==== Source material
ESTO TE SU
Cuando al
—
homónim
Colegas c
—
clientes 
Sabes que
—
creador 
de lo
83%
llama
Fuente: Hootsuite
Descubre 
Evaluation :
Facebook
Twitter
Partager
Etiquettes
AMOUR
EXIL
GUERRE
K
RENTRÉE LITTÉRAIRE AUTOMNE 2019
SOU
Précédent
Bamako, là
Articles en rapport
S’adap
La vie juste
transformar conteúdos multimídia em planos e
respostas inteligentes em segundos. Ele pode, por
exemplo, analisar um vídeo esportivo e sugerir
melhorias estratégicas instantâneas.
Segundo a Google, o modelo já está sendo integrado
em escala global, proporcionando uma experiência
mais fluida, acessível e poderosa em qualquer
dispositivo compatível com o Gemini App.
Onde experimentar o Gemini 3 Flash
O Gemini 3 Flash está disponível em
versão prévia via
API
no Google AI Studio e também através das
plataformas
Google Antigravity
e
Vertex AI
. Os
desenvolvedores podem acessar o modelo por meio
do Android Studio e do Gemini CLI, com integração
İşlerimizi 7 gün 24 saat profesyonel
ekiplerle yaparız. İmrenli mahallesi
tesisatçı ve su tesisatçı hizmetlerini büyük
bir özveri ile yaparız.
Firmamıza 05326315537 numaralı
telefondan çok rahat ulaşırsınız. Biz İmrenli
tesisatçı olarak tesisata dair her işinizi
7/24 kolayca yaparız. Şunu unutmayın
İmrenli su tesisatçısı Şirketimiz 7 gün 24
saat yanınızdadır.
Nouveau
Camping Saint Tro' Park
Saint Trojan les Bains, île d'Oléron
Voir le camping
========
What needs to be done – Work out how many lines contain the word "İmrenli" in the records, and answer with the number only.

Reply – 3